None of the images should appear in your copy. Transcribe the data in full.

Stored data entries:
::::::::::
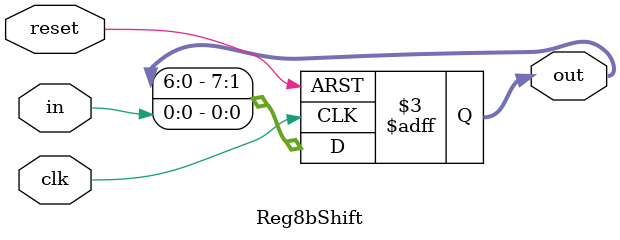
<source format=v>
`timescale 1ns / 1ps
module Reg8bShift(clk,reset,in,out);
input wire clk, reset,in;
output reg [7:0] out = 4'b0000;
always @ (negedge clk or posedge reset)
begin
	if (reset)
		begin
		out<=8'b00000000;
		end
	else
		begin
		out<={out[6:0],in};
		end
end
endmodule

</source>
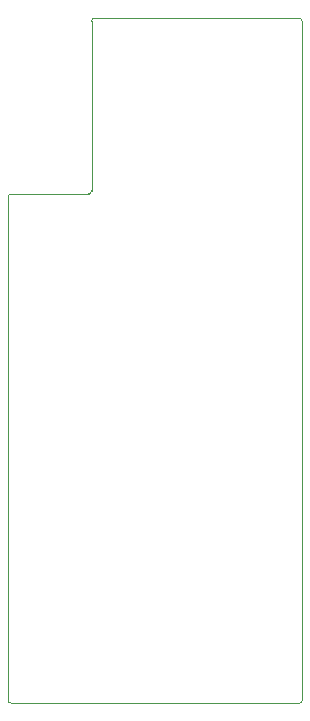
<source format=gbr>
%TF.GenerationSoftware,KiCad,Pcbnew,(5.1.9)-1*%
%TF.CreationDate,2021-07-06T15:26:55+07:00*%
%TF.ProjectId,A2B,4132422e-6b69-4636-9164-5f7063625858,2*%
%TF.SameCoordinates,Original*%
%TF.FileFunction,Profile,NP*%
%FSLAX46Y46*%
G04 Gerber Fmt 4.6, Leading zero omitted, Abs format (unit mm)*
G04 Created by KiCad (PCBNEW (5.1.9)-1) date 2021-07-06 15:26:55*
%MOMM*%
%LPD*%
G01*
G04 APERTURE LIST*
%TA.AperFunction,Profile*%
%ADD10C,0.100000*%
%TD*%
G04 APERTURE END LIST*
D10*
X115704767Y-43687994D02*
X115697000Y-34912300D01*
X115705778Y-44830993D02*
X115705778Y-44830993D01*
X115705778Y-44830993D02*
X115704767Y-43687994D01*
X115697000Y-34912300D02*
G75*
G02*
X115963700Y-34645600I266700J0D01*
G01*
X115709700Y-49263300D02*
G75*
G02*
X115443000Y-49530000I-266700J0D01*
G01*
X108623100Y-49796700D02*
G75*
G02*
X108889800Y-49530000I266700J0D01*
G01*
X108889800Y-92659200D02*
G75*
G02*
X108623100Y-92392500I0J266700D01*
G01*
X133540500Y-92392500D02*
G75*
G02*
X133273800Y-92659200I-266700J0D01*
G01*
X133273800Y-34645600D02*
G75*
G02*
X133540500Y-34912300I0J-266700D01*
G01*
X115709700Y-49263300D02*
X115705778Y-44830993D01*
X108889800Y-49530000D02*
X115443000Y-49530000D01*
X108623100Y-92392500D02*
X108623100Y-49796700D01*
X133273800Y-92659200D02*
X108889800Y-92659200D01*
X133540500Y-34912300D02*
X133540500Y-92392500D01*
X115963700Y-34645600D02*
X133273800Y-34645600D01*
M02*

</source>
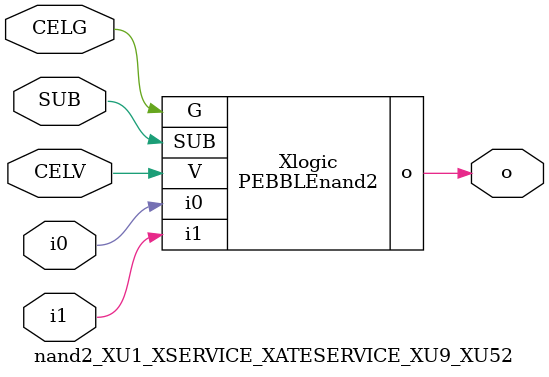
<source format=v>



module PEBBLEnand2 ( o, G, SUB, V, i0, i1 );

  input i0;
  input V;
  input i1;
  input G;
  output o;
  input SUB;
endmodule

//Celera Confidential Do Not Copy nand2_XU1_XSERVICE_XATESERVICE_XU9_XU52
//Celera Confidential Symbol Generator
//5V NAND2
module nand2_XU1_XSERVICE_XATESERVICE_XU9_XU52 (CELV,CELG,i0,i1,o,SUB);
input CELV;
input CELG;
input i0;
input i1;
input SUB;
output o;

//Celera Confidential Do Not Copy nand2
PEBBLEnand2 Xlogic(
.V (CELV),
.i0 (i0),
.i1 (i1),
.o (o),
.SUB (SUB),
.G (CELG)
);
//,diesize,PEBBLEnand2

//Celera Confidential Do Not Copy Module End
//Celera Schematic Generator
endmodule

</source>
::::::::::
▶ _REPLY_
<source format=v>
`timescale 1ns / 1ps
module Reg8bShift(clk,reset,in,out);
input wire clk, reset,in;
output reg [7:0] out = 4'b0000;
always @ (negedge clk or posedge reset)
begin
	if (reset)
		begin
		out<=8'b00000000;
		end
	else
		begin
		out<={out[6:0],in};
		end
end
endmodule

</source>
<source format=gbr>
%TF.GenerationSoftware,KiCad,Pcbnew,(5.1.9)-1*%
%TF.CreationDate,2021-07-06T15:26:55+07:00*%
%TF.ProjectId,A2B,4132422e-6b69-4636-9164-5f7063625858,2*%
%TF.SameCoordinates,Original*%
%TF.FileFunction,Profile,NP*%
%FSLAX46Y46*%
G04 Gerber Fmt 4.6, Leading zero omitted, Abs format (unit mm)*
G04 Created by KiCad (PCBNEW (5.1.9)-1) date 2021-07-06 15:26:55*
%MOMM*%
%LPD*%
G01*
G04 APERTURE LIST*
%TA.AperFunction,Profile*%
%ADD10C,0.100000*%
%TD*%
G04 APERTURE END LIST*
D10*
X115704767Y-43687994D02*
X115697000Y-34912300D01*
X115705778Y-44830993D02*
X115705778Y-44830993D01*
X115705778Y-44830993D02*
X115704767Y-43687994D01*
X115697000Y-34912300D02*
G75*
G02*
X115963700Y-34645600I266700J0D01*
G01*
X115709700Y-49263300D02*
G75*
G02*
X115443000Y-49530000I-266700J0D01*
G01*
X108623100Y-49796700D02*
G75*
G02*
X108889800Y-49530000I266700J0D01*
G01*
X108889800Y-92659200D02*
G75*
G02*
X108623100Y-92392500I0J266700D01*
G01*
X133540500Y-92392500D02*
G75*
G02*
X133273800Y-92659200I-266700J0D01*
G01*
X133273800Y-34645600D02*
G75*
G02*
X133540500Y-34912300I0J-266700D01*
G01*
X115709700Y-49263300D02*
X115705778Y-44830993D01*
X108889800Y-49530000D02*
X115443000Y-49530000D01*
X108623100Y-92392500D02*
X108623100Y-49796700D01*
X133273800Y-92659200D02*
X108889800Y-92659200D01*
X133540500Y-34912300D02*
X133540500Y-92392500D01*
X115963700Y-34645600D02*
X133273800Y-34645600D01*
M02*

</source>
<source format=v>



module PEBBLEnand2 ( o, G, SUB, V, i0, i1 );

  input i0;
  input V;
  input i1;
  input G;
  output o;
  input SUB;
endmodule

//Celera Confidential Do Not Copy nand2_XU1_XSERVICE_XATESERVICE_XU9_XU52
//Celera Confidential Symbol Generator
//5V NAND2
module nand2_XU1_XSERVICE_XATESERVICE_XU9_XU52 (CELV,CELG,i0,i1,o,SUB);
input CELV;
input CELG;
input i0;
input i1;
input SUB;
output o;

//Celera Confidential Do Not Copy nand2
PEBBLEnand2 Xlogic(
.V (CELV),
.i0 (i0),
.i1 (i1),
.o (o),
.SUB (SUB),
.G (CELG)
);
//,diesize,PEBBLEnand2

//Celera Confidential Do Not Copy Module End
//Celera Schematic Generator
endmodule

</source>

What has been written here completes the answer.